Just because the stripes are drawn in certain places in a parking lot doesn't mean we need to have cars that fill up the entire space.

We could also reduce the cost of eating out by reducing the size of the meals. Just use smaller plates or packaging so that there's no white space to give the impression you aren't getting your money's worth; do we really need all that food anyway?

Housing as well - in general, we have pretty generous living quarters compared to the rest of the world. Take our house, for example. It's not big by any means but it is very comfortable. Just a few feet shy of 2,000 square feet, meaning, since the kids don't stay here any more, that Julie and I each have 1,000 square feet of living space. Assuming we each take up about two square feet of space, that's 500 times more space than we each occupy.

How much space do we really need? Someone once asked Abraham Lincoln how long should a man's legs be. His answer: about 2' 9" or thereabouts. Well actually he said just long enough to touch the ground. Somehow that story seems to have relevance to what I said about living space but I'll leave it to you to figure that out.

The thing is, once you have something it is not easy to give it up. It's a lot easier living without something you never had in the first place, than to become acclimated to a certain level of living and then have to drop down a notch or two. You get used to it.

If we really wanted to save, there's lots of things we have that we think are necessities that really aren't, things we wouldn't think of sacrificing. Cell phones. Computers. Gadgets. Games. Big cars. Big meals. That Starbucks coffee each morning. Oh, we economize by switching to McD's, but think about it - do we really need any coffee at all in the first place (some of you are saying yes, I do!)? But we don't.

That said, I don't mean to come off holier than thou because I am no different. While I do make efforts to conserve, I know I offset these efforts by being wasteful in other areas because I also feel like many things are necessities that aren't.
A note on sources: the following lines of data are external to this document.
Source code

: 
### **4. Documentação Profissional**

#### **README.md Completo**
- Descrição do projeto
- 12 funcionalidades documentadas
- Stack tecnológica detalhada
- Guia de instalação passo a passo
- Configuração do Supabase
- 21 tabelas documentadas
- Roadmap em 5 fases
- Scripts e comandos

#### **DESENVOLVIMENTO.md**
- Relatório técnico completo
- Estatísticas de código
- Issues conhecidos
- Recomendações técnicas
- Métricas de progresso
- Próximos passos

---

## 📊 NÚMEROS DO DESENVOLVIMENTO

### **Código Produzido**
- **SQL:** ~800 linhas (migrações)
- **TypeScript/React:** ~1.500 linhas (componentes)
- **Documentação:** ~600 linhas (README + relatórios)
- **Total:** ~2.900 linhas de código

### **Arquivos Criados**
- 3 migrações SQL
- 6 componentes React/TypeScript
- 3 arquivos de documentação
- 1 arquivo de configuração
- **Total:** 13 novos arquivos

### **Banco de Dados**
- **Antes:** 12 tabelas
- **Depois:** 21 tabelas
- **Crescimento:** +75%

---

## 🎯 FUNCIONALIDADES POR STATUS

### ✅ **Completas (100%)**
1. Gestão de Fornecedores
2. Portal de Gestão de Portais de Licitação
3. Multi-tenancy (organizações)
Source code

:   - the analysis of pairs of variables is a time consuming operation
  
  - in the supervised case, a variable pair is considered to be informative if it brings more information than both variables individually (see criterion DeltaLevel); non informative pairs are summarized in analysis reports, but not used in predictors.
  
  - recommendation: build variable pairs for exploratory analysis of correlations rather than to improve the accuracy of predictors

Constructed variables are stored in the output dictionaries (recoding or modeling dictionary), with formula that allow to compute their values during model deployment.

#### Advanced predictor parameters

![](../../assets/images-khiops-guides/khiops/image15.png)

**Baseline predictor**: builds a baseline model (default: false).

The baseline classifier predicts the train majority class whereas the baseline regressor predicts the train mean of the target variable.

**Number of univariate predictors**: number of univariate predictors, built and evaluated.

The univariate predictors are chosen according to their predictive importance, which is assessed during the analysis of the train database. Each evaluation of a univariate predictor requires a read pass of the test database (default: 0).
Like my computer. Every time I am away from my computer it's torture! Mostly my conservation boils down to doing what I find convenient or what fits my preferences

I'm thinking maybe that isn't so healthy.

America is a rich country. You could say we earned the right to conspicuous consumption because we built such a rich civilization and that's our entitlement. Like I said, once you become accustomed to the good life, it's hard to give it up. Some of us may not think we have a particularly "good" life but in comparison to the rest of the world, many or most of us are living like royalty. The things we take for granted aren't the things other cultures take for granted. They would be taken as signs of living the good life.

So what do we do? Since I am as guilty as the next person, I hesitate to say too much about that! But it seems to me that in this economy, and the fact that we are increasingly becoming a global civilization with blurring of national boundaries, the days are coming, if not already here, when we will have to make some hard choices about the way we live.

I'm not advocating socialism or robin hood-ism because that's why we live in America in the first place, to avoid excessive regimentation and to have a choice about the way we live based on how we earn it. But when the economy falters because of living to excess and our not wanting to give anything up, it's something we need to deal with and it will require sacrifice.

Politicians focus on telling people the plans they have for maintaining the status quo or improving things without much cost to anyone. Or how they are going to fix this problem or that problem without troubling us too much. No one wants to hear any kind of solution that involves a lot of sacrifice from our own self. But is that possible? We got ourselves into this mess so how can we dig out of it without incurring costs? No public figure is brave enough to say that we're going to have to give this up or that up in order to fix things because no one wants to lose votes. No one would listen anyway.

We are afflicted with Little Red Hen syndrome.

Well, sorry to wind up on the soapbox ranting like this. I hadn't planned on it when I started writing this entry but things just ended up heading that way! I feel we're gonna have to bite the bullet and face up to what's confronting us. We're not the king of the world any more.